Tarea: En el texto sobre el peso de las palabras, haz una lista con todos los nombres que, según se cuenta, se han usado para referirse a la gripe A.

Extracto de página:
::::

Lo que hay en una palabra
Domingo, Septiembre 6th, 2009El instrumento de trabajo del escritor, el periodista y el traductor es el lenguaje, de igual modo que para el pintor lo son las pinturas y el lienzo. A veces resulta difícil reparar en la relevancia de cada palabra por sí misma. Los tres casos siguientes, tomados del mundo real, se proponen ilustrar esta importancia de forma visible.
El primero de los casos es el de las diferentes formas de referirse a la gripe A. Cuando hace meses saltó la alarma con los primeros casos en México, las denominaciones más comunes eran eran “peste porcina y también gripe porcina” (swine flu), términos que suscitaron cierta alarma respecto al consumo de carne de cerdo (y que muchos ganaderos temieron abriera paso a una secuela de “las vacas locas”) y que al poco tiempo fue sustituido por el mucho más neutro término “Gripe A”. En el imaginario colectivo, esta variedad de gripe cada vez arrastra menos ecos de “porcina” y cada vez suena más a gripe.
Metro de Madrid cambió hace unos meses la forma de dirigirse a los usuarios de su red metropolitana. El término “viajeros“, usado durante décadas, fue sustituido por “clientes” y desde entonces, la mayor parte de las veces los mensajes de megafonía (muy habituales últimamente por las muchas obras e interrupciones de líneas) vienen encabezados por un “Atención señores clientes”. Es evidente que tal cambio no es casual y que muy al contrario obedece a un cambio de mentalidad: si el viajero/usuario del sistema metropolitano de transportes es un cliente, su satisfacción es un factor fundamental y también lo será la calidad, pero al mismo tiempo también se convierten en cruciales cuestiones como la rentabilidad y el beneficio. (En otras palabras, quizá esta mera palabra “clientes” anuncia una cercana privatización del servicio de Metro madrileño).
Algo muy semejante viene ocurriendo en las universidades públicas españolas: cada vez se contempla más al alumno (y a sus padres, que son quienes pagan la matrícula) como un cliente cuya satisfacción es importante y también como una fuente de ingresos. En el caso de estos centros docentes, el cambio de mentalidad es evidente en el enfoque de los planes de estudio y en las formas de gestión.

::::

Registros aportados:
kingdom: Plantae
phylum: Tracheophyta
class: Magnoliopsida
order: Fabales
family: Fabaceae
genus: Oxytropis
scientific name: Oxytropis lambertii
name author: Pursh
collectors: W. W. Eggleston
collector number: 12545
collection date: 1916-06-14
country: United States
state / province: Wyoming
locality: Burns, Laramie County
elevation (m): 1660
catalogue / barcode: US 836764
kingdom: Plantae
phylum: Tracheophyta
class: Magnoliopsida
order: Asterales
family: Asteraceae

::::

Respuesta:
- peste porcina
- gripe porcina
- swine flu
- Gripe A